No-one spent the 5 minutes required to download the data file that the authors had uploaded online and notice that it reported numerous deaths happening before the study had even begun. No one copy-and-pasted phrases from the introduction into Google, which is all it takes to notice just how much of it is identical to already-published papers.
This inattention and inaction perpetuated the saga – when we remain studiously disinterested in the problem, we also don’t know how much scientific fraud there is, or where it can be readily located or identified, and consequently make no robust plans to address or ameliorate its effects.
A recent editorial in the British Medical Journal argued that it might be time to change our basic perspective on health research, and assume that health research is fraudulent until proven otherwise.

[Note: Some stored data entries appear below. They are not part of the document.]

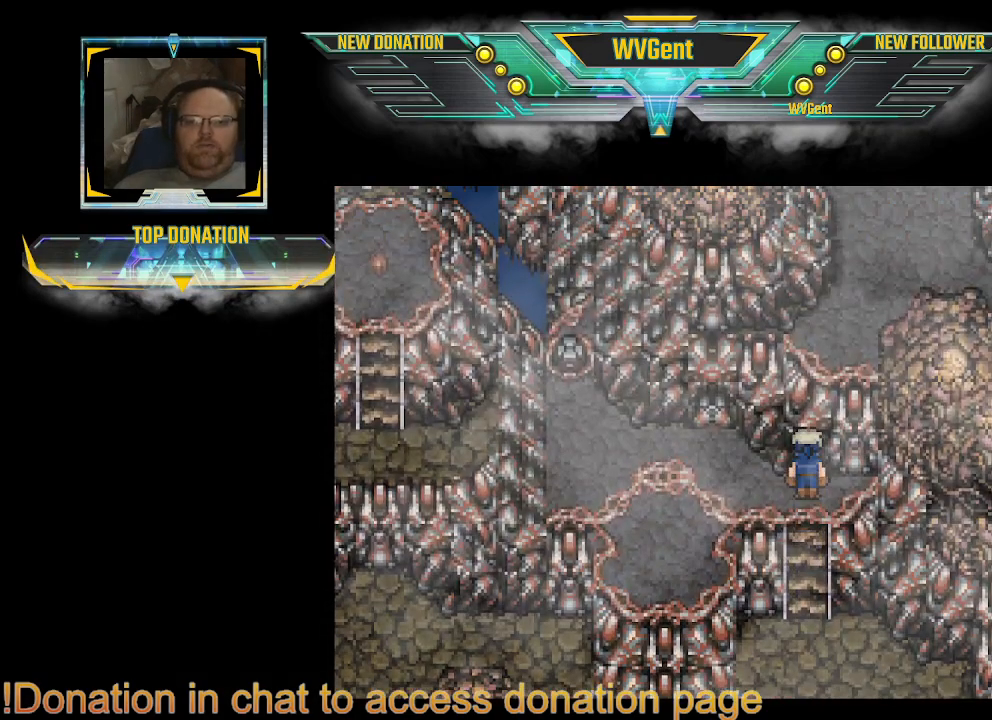
{"buttons": ["CIRCLE"], "left_stick": "up-left", "right_stick": "center", "events": [[233, "left_stick", "left"], [400, "left_stick", "up-left"]]}
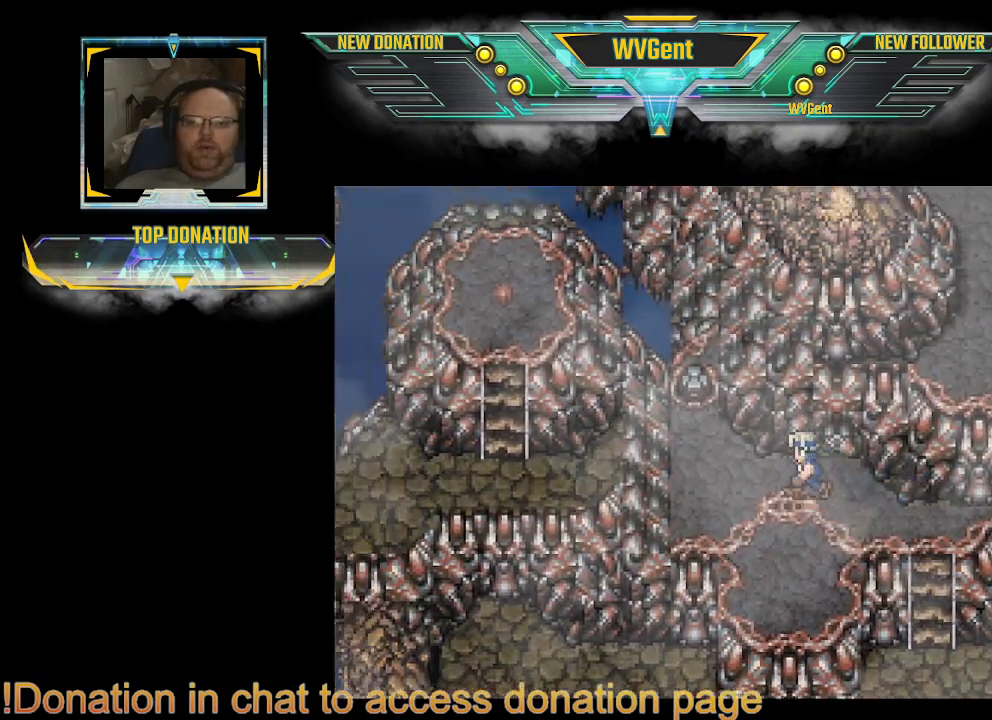
{"buttons": [], "left_stick": "up", "right_stick": "center", "events": [[33, "left_stick", "left"], [300, "left_stick", "up"], [500, "CIRCLE", "up"]]}
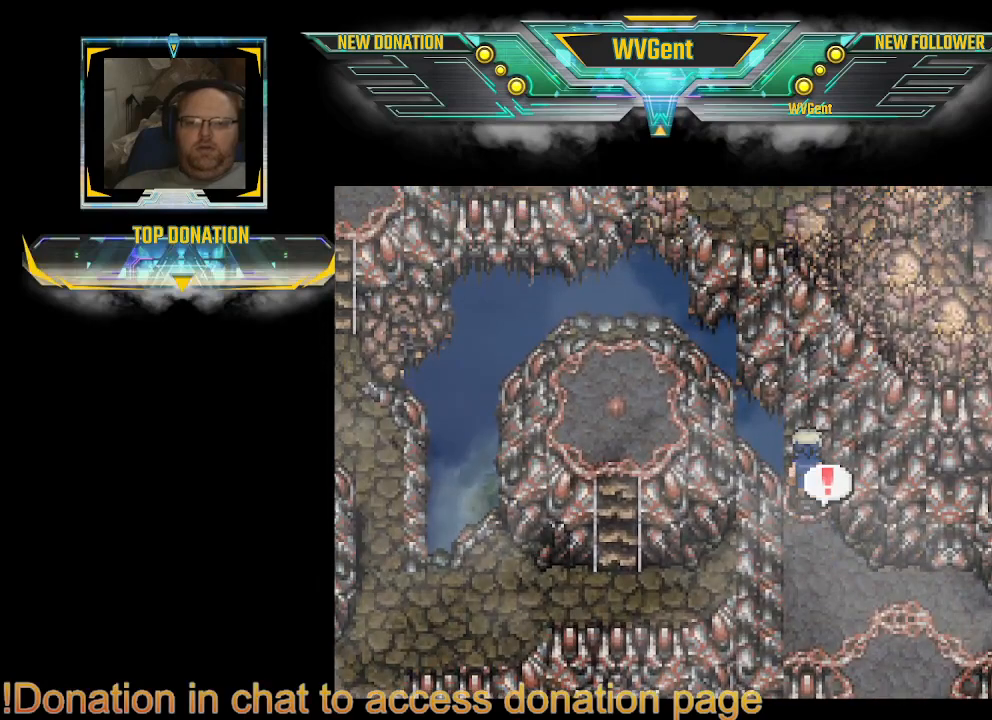
{"buttons": [], "left_stick": "center", "right_stick": "center", "events": [[133, "left_stick", "center"], [333, "CROSS", "down"], [433, "CROSS", "up"]]}
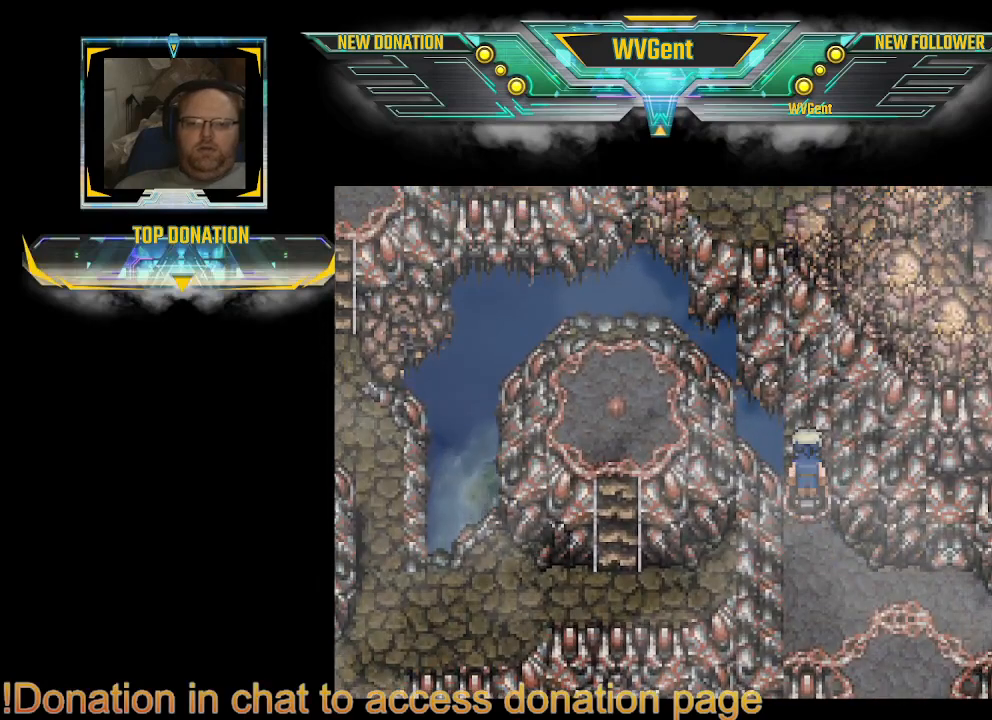
{"buttons": [], "left_stick": "center", "right_stick": "center", "events": []}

That is to say, not to assume that all researchers are dishonest, but to begin the receipt of new information in health research from a categorically different baseline level of skepticism as opposed to blind trust.
This might sound extreme, but if the alternative is accepting that occasionally millions of people will receive medications based on unvetted research that is later withdrawn entirely, it may actually be a very small price to pay.
Opinions expressed in this article don’t necessarily reflect the views of ScienceAlert editorial staff.